Oil prices continued retreating with front-month crude down 1.4% in the New York futures market July 30 but rose at midday July 31 after the Energy Information Administration reported the first increase in US crude inventories in 5 weeks. Natural gas prices continued to slide, down 0.4% at yesterday’s close.
In equity trading, analysts in the Houston office of Raymond James & Associates Inc. reported, “The stock market was underwhelmed by President Barack Obama's tax-cut-shaped olive branch yesterday. The Standard & Poor’s 500 Index closed less than a tenth of a percent higher than where it started. This probably isn’t surprising since the two parties in Washington remain at loggerheads about how potential revenues should be spent.”
Obama proposed a corporate tax cut in exchange for more stimulus spending by the government to aid the economy. “The proposal signaled a Democratic willingness to overhaul business taxes only, with the proceeds channeled into job creation (none of which sounds strikingly dissimilar from what we've heard before),” Raymond James analysts said. Republicans on the other hand maintained any windfall should fund lower tax rates. “Nothing new there either,” analysts said. “With more debt-ceiling and budget drama on the 2013 calendar, we're hoping to see more progress than this.”
The EIA said July 31 commercial US crude inventories increased by 400,000 bbl to 364.6 million bbl in the week ended July 26. Wall Street’s consensus was for a 2.5 million bbl draw. Gasoline inventories were up 800,000 bbl to 223.5 million bbl in the same period vs. market expectations for a 1.5 million bbl decline. Finished gasoline inventories increased while blending components decreased last week. Distillate fuel inventories dropped 500,000 bbl to 126 million bbl, opposite analysts’ predictions of a 500,000 gain.
Imports of crude into the US rose 136,000 b/d to 8.2 million b/d last week. In the 4 weeks through July 26, US crude imports averaged 7.9 million b/d, down 1 million b/d from the comparable period in 2012. Gasoline imports averaged 700,000 b/d last week, while distillate fuel imports averaged 115,000 b/d.
The input of crude into US refineries declined 66,000 b/d to 16 million b/d last week with units operating at 91.3% of capacity. Gasoline production increased to 9.5 million b/d, and distillate fuel production decreased to 4.8 million b/d.
The September contract for benchmark US light, sweet crudes fell $1.47 to $103.08/bbl July 30 on the New York Mercantile Exchange. The October contract dropped $1.40 to $102.50/bbl. On the US spot market, West Texas Intermediate at Cushing, Okla., was down $1.47 to $103.08/bbl.
Heating oil for August delivery dipped 0.95¢ to $3.01/gal on NYMEX. Reformulated stock for oxygenate blending for the same month inched up 0.6¢ to $3.02/gal.

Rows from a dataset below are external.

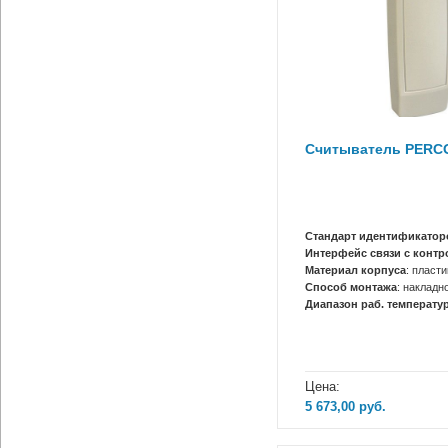
Считыватель PERCO
Стандарт идентификатор
Интерфейс связи с конт
Материал корпуса
: пласти
Способ монтажа
: накладн
Диапазон раб. температур
Цена:
5 673,00
руб.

The new front-month September natural gas contract lost 4¢ to $3.43/MMbtu on NYMEX. On the US spot market, gas at Henry Hub, La., declined 1.5¢ to $3.46/MMbtu.
In London, the September IPE contract for North Sea Brent was down 54¢ to $106.91/bbl. Gas oil for August decreased $5.75 to $908/tonne.
The average price for the Organization of Petroleum Exporting Countries’ basket of 12 benchmark crudes dropped 29¢ to $104.92/bbl.